I never thought the idea would come so soon!  To think that we might not write but only type to communicate or read from a screen instead of off the pages of some sort of paper.  Would it really be so bad? I suppose the words carry the ideas so does it matter where we write or read them?

I love the convenience of all this recent technology but to write something yourself like a diary or a letter means so much more to me because it requires effort and holds a part of me. Your writing style is your own. No one else has it exactly and it displays a part of your personality.  I'm left handed which is surprisingly not so easy to spot when I write on paper because I have learnt to write without dragging my hand over the ink thus avoiding the easiest give-away of a left-hander: smudged writing!  It has a forward slant and I've been told it's quite masculine in style.  I've always preferred black ink to blue and to this day I can't write straight without the help of a lined sheet of paper. I often make spelling mistakes and usually have 2 or 3 copies of a letter written out before I have eliminated all errors, a thing I don't even have to think about when I'm typing as the spell-check does all the work for me.  A great help but I find myself being lazy and always misspelling the same words which I wouldn't do if I wrote them out because I would have given it more thought before I stained my clean white piece of paper with permanent ink.

So whats the problem? Typing can be cold and impersonal.  Albeit faster I wonder what the rush is all about.  Where's the fire?  We always seem to want to do things faster but it doesn't always make it better.  One of the best things you can give someone is your time!  Being able to send messages within seconds, are we sacrifising a bit of depth? The ability to flesh out and communicate ideas and emotions instead of one-liners?  I'm sure if people wrote more, their conversation skills would no doubt improve too but that's a different sudject perhaps for another day.

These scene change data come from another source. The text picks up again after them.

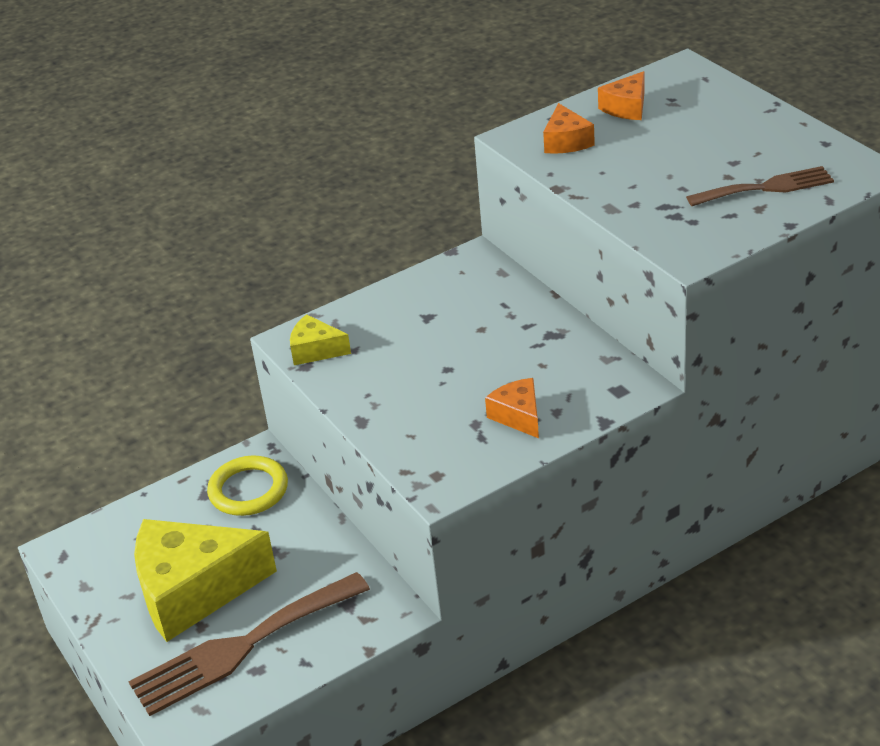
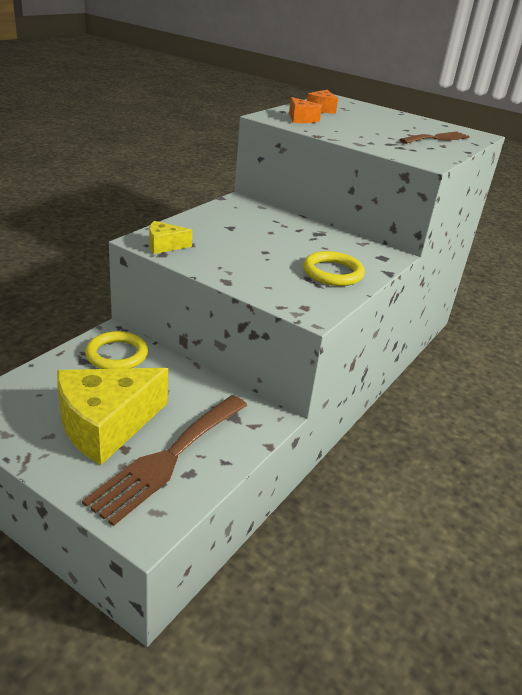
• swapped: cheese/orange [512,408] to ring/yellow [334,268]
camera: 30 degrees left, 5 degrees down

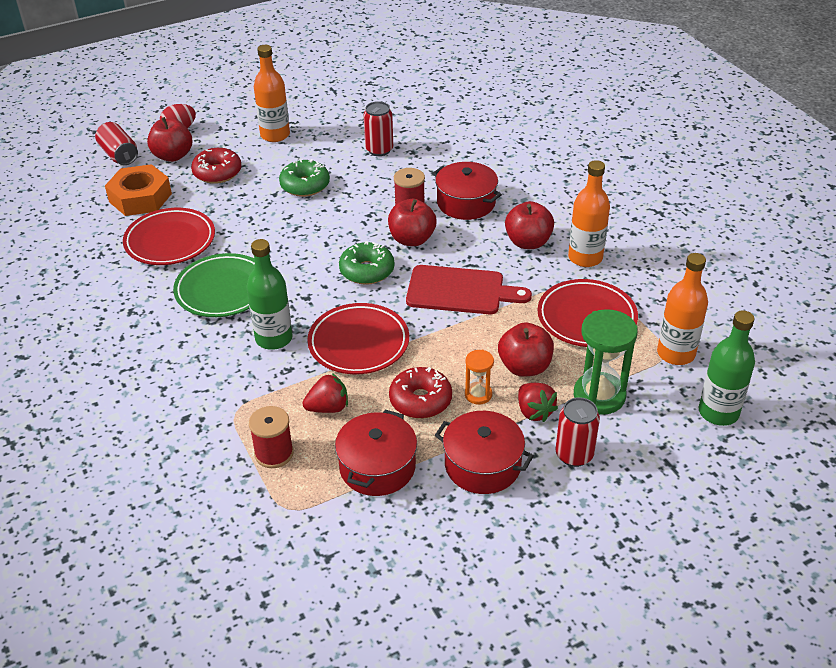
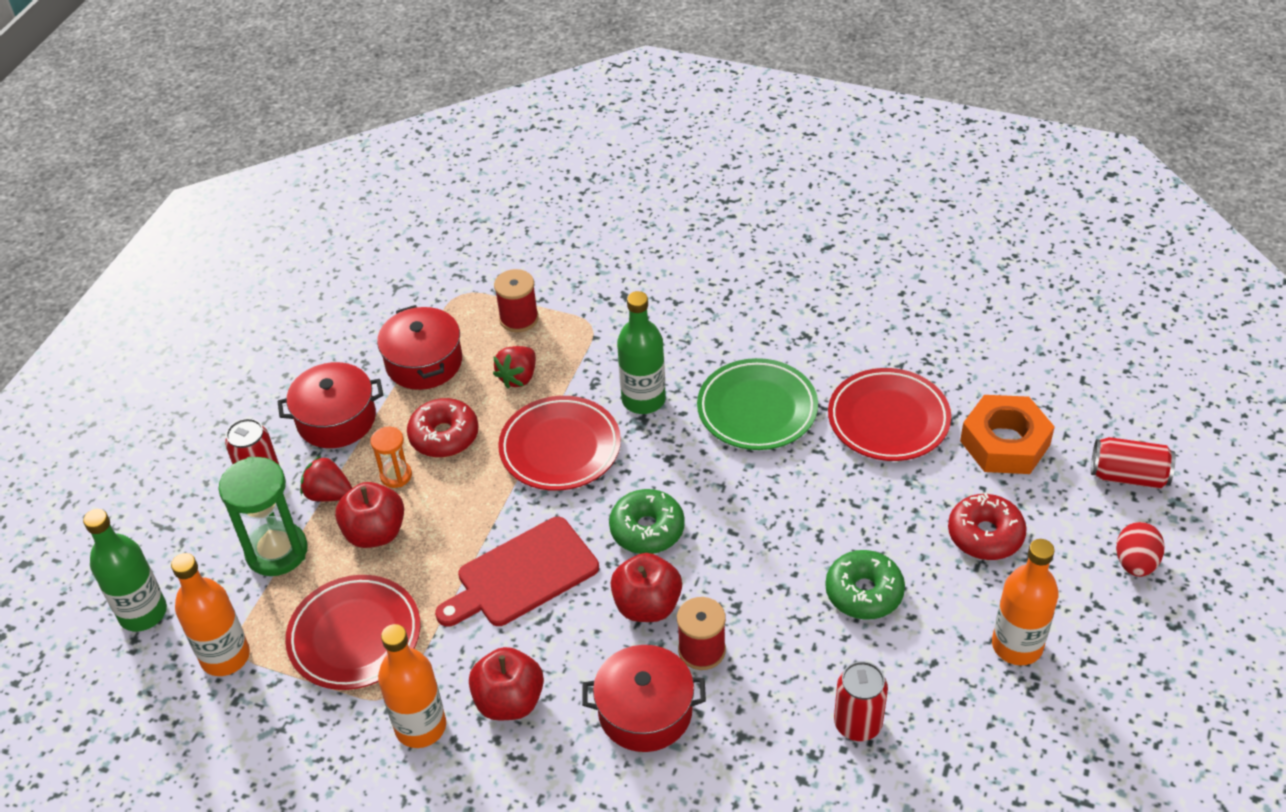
• gone: apple/red [169,139]
camera: 140 degrees right, 5 degrees up

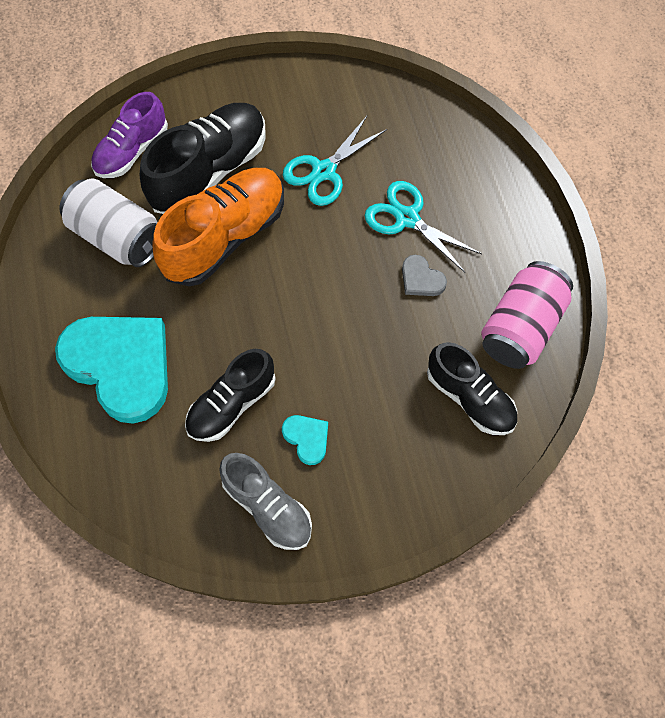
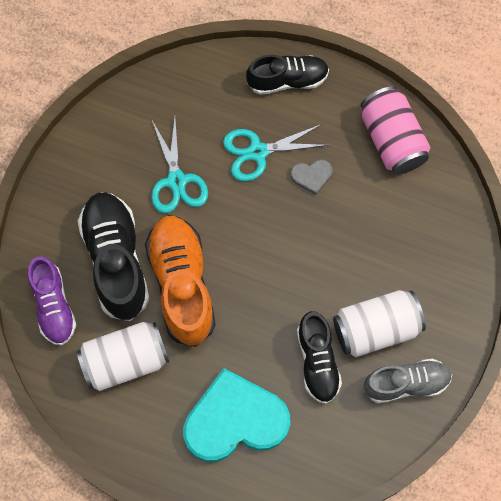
• shifted: shoe/black [472,388] to [287,75]
• swapped: heart/turquoise [305,440] to can/white [379,323]
camera: 55 degrees left, 5 degrees up

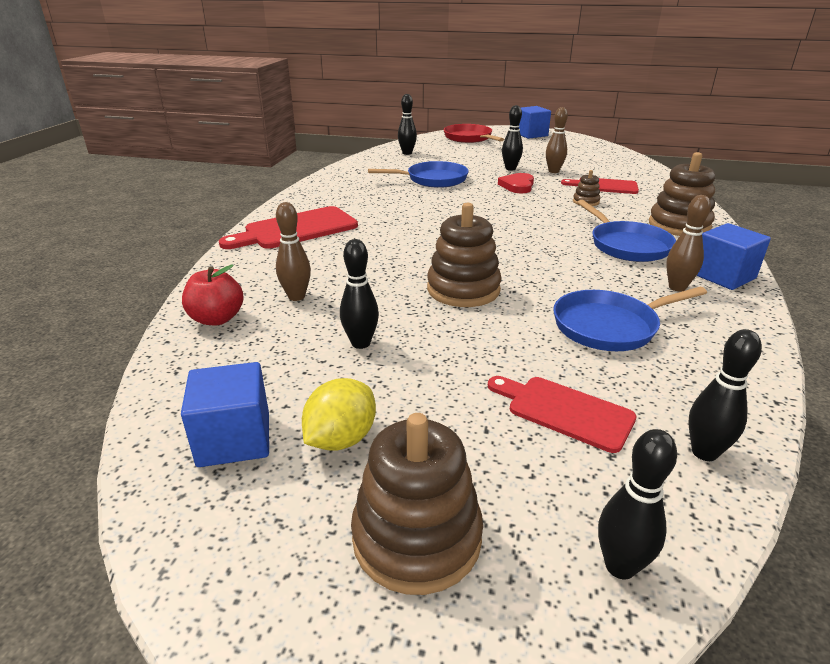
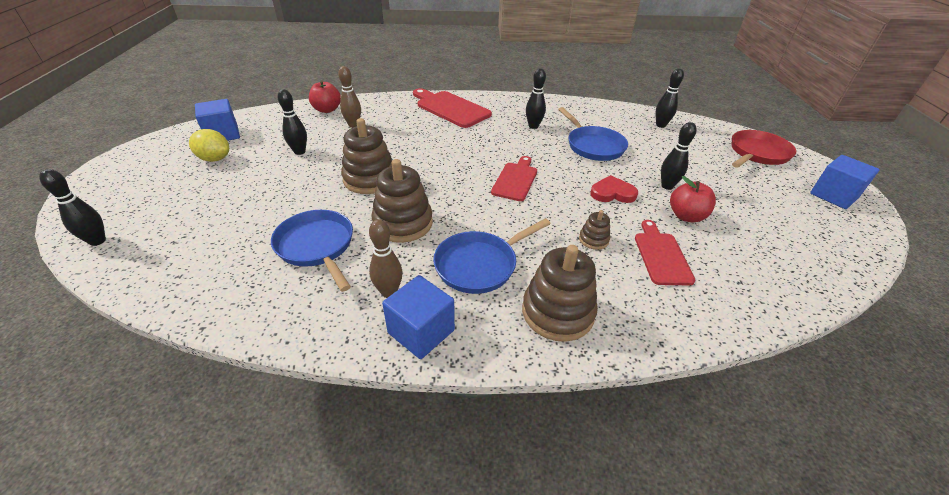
• swapped: bowling pin/brown [557,140] to apple/red [693,199]
• shifted: bowling pin/black [725,395] to [536,98]
• shifted: cutting board/red [562,414] to [514,178]
• shifted: stacking toy/brown [417,504] to [402,201]
camera: 75 degrees right, 10 degrees up

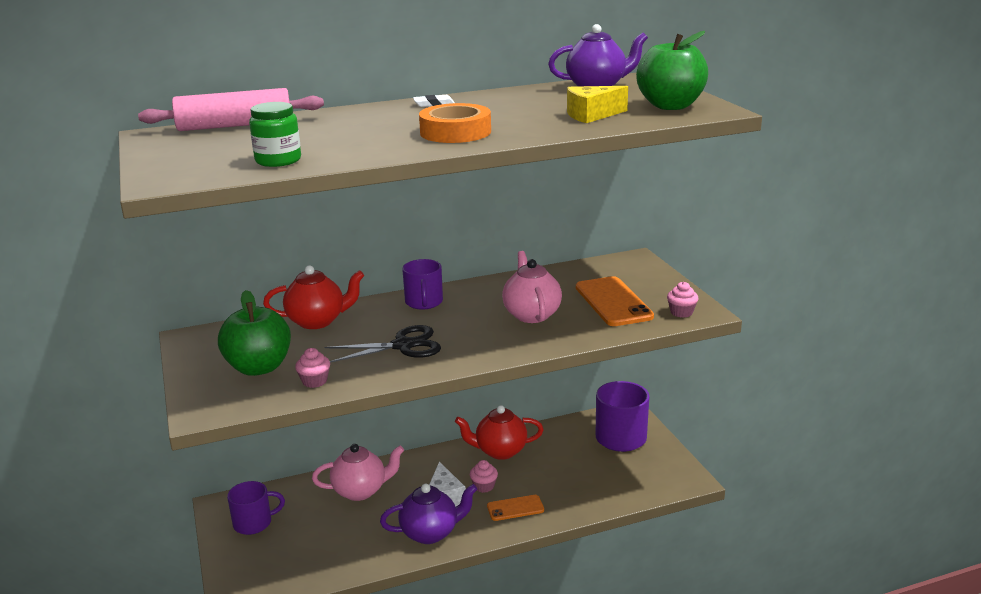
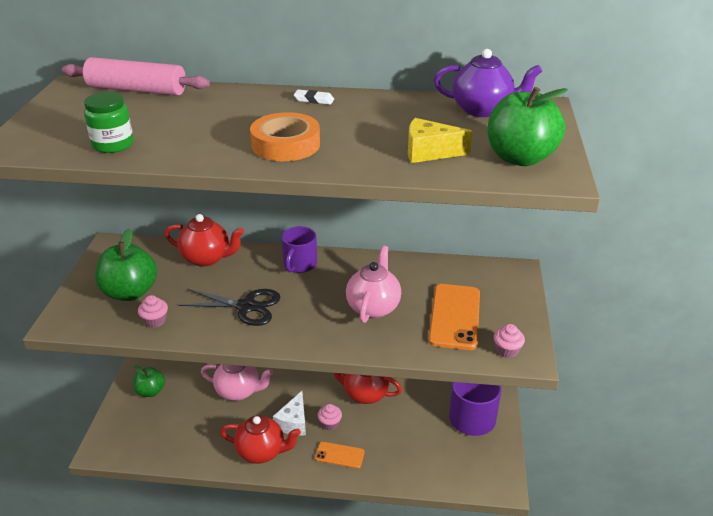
• swapped: mug/purple [256,508] to apple/green [149,381]
• repainted: teapot/purple [428,514] to teapot/red [260,439]
camera: 25 degrees right, 10 degrees up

My husband said I should email and put my pictures up on a site for my Grandmother to check them out whenever she wanted but I want my Nana to have something to hold, take with her, hang up and know that I took some time in putting a letter and pictures together just for her because it means something to me, she means something to me and all this technology is very far removed from her.
It's not just because she is elderly, I enjoy making the effort for anyone I care about.  Who doesn't like to receive a hand written letter? My husband and I wrote letters to each other when we were dating and we wrote emails too.  I kept all the letters and printed out all my favourite emails but I much prefer the letters!

People can't even be bothered to write their own cards anymore!  I always get blank cards because the pre written ones feel cheap. As if I couldn't even be bothered to come up with my own words.  Who cares if your words don't sound as eloquent as the card's? The point is the effort isn't it?  If you don't write it yourself it may as well come from anyone and nobody!

To write by it's very definition is to form words on a surface such as paper using a pencil or a pen.  A definition which is being practiced literally less and less.  I wonder if my own children will write me letters when they grow up if they are ever far away.  Writing seems to have become somewhat of a novelty.  On holiday we email family and friends but for fun we write postcards.  Some online magazines are now going to print because apparently people love the retroness of the printed word.  I didn't realise it's was so passé that it now has a 'vintage' charm!

One of my favourite things is getting the Sunday Times every weekend.  My husband and I spend the afternoon lazily immersed in the various sections while the kids play with their toys.  The pleasure of it doesn't just come from the words themselves but the lovely rustle and crinkling sounds of the paper.  The folding of it's pages and it's texture between your fingers.  Personal because you have your very own copy but shared because whoever has a copy is reading the same words that you are, somehow connecting you.  It's not the same reading off a screen.  Even when you have downloaded something that you've payed for, there is something about holding an item in your hands that gives you that feeling of complete ownership.  Behind that plasma, glass, plastic whatever that screen is made of, it's always a little distant.  I love how a book shows off it's well read pages with swollen edges, dog-eared corners and bent spine.  The satisfaction of seeing the thicker side of the book slowly shifting from my right hand to the left and a slight sadness when I arrive at the last few pages.  All nearly subconscious thoughts and instinctive actions that enrich the whole reading experience.  Not quite the same with a click on a screen.

Don't get me wrong, I'm not on some sort of crusade against technology.  Mankind has survived moving on from scrolls, quills, fountain pens and even the typewriter so this too shall pass but I hope it never dies completely.  The power of communication through words goes on, if anything it reaches more people than ever and yet I can't help but think a beautiful skill, an art, is being quietly set aside.  Will we still be using paper in 10-20 years? I hope so. I know I will.